Despite all the growing oilsands controversy over the past two decades, Environment Canada has been monitoring the Athabasca only for pollutants associated with the pulp-and-paper industry.
Officials who helped prepare the environment commissioner’s savage report, speaking on condition of anonymity, admitted Tuesday they had no explanation for the government's lack of testing for possible deadly chemical runoff from the oilsands.
One official told CBC News: "They have been monitoring for certain metals from pulp-and-paper production … but let's face it, everyone in the world is concerned about the oilsands."

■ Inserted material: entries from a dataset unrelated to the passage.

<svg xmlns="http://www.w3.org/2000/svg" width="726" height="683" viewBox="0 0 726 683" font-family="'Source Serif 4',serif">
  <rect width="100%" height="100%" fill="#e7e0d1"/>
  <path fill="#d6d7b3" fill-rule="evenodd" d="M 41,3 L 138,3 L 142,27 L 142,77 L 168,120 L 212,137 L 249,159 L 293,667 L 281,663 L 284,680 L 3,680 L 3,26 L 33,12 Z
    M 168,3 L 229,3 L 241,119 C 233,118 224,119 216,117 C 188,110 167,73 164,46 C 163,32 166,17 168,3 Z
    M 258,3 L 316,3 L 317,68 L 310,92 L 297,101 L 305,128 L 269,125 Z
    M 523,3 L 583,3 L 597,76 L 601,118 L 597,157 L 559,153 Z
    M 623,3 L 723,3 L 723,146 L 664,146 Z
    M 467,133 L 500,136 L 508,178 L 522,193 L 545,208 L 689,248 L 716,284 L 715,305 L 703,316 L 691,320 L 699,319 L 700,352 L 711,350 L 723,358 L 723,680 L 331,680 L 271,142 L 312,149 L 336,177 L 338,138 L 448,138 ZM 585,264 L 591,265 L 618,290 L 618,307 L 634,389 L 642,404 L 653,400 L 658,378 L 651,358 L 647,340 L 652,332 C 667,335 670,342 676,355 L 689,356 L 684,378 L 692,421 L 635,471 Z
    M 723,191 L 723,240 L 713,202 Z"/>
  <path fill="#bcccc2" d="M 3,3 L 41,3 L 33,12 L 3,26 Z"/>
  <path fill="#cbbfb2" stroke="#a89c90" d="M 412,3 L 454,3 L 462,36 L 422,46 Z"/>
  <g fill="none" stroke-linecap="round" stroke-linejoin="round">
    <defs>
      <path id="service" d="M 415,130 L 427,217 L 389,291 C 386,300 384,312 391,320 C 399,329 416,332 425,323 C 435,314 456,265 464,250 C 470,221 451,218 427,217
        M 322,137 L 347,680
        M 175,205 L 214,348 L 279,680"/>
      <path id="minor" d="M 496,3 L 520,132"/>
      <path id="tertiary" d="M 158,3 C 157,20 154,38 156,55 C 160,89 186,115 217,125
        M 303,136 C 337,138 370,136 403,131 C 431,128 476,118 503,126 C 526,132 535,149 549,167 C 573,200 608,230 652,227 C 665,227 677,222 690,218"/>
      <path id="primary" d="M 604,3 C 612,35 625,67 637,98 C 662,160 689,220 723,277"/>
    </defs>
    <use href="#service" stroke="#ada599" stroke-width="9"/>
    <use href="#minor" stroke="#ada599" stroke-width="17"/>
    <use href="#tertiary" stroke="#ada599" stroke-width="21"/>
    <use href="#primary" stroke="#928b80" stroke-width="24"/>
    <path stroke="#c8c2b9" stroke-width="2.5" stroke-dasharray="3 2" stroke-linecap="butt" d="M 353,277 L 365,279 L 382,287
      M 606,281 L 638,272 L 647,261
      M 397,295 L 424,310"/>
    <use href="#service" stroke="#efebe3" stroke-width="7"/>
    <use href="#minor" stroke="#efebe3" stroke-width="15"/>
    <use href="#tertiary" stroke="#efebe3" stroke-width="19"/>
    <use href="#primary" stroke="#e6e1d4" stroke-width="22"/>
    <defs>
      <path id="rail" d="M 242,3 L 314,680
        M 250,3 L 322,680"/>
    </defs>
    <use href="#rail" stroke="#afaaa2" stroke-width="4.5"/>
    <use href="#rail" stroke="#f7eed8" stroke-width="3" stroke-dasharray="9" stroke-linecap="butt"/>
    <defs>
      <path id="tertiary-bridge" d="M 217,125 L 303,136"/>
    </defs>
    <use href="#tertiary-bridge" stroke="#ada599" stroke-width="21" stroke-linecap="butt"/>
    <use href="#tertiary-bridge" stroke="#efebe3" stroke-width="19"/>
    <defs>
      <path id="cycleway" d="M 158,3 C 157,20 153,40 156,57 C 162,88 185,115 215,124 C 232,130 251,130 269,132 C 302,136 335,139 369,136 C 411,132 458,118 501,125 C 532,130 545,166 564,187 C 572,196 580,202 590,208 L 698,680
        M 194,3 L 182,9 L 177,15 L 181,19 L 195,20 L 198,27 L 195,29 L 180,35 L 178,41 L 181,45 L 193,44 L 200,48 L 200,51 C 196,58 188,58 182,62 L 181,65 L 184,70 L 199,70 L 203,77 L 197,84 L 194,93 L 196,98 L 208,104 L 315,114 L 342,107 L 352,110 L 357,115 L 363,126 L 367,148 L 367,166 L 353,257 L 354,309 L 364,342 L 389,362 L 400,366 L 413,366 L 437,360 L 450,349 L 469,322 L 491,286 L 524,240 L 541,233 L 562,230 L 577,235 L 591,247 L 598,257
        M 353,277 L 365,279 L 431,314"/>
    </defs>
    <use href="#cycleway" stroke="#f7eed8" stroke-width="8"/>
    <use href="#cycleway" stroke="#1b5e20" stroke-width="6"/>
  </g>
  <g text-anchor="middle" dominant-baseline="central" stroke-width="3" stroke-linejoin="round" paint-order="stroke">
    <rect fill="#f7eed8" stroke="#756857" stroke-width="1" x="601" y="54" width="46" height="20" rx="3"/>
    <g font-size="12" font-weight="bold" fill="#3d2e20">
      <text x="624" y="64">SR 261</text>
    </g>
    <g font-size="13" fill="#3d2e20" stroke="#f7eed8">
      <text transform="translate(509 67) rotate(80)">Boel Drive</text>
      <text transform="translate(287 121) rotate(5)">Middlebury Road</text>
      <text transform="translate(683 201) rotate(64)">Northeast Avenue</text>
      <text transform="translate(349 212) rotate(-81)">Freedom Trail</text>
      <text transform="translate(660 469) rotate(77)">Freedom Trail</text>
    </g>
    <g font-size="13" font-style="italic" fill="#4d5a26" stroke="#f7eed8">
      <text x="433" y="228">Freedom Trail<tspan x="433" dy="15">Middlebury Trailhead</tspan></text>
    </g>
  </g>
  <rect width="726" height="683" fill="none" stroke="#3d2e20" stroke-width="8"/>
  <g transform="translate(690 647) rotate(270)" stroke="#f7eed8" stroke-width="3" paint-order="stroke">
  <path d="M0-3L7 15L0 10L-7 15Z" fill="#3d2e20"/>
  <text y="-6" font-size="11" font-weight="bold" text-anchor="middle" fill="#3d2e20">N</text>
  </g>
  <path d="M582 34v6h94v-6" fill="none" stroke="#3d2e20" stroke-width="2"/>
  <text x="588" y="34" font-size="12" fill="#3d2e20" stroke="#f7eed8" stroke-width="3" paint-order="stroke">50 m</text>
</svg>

Finally, in 2009, Environment Canada conducted a study of water quality in the area and concluded that it might be useful to start testing for pollutants associated with the oilsands.
But nothing changed.
Three months ago, researchers at the University of Alberta concluded the oilsands are indeed polluting the Athabasca with mercury, arsenic, lead and 10 other potentially deadly elements.
The report contradicted claims by the Alberta government and oil companies that any chemicals in the river occur naturally.
On Sept. 30, a month after the University of Alberta report was released, then federal environment minister Jim Prentice announced the government had created an "independent advisory panel" of experts to review the situation.
According to a press release, the experts would advise the minister on "strengths and weaknesses" of federal water testing programs on the Athabasca.
The panel is scheduled to report before the end of the year.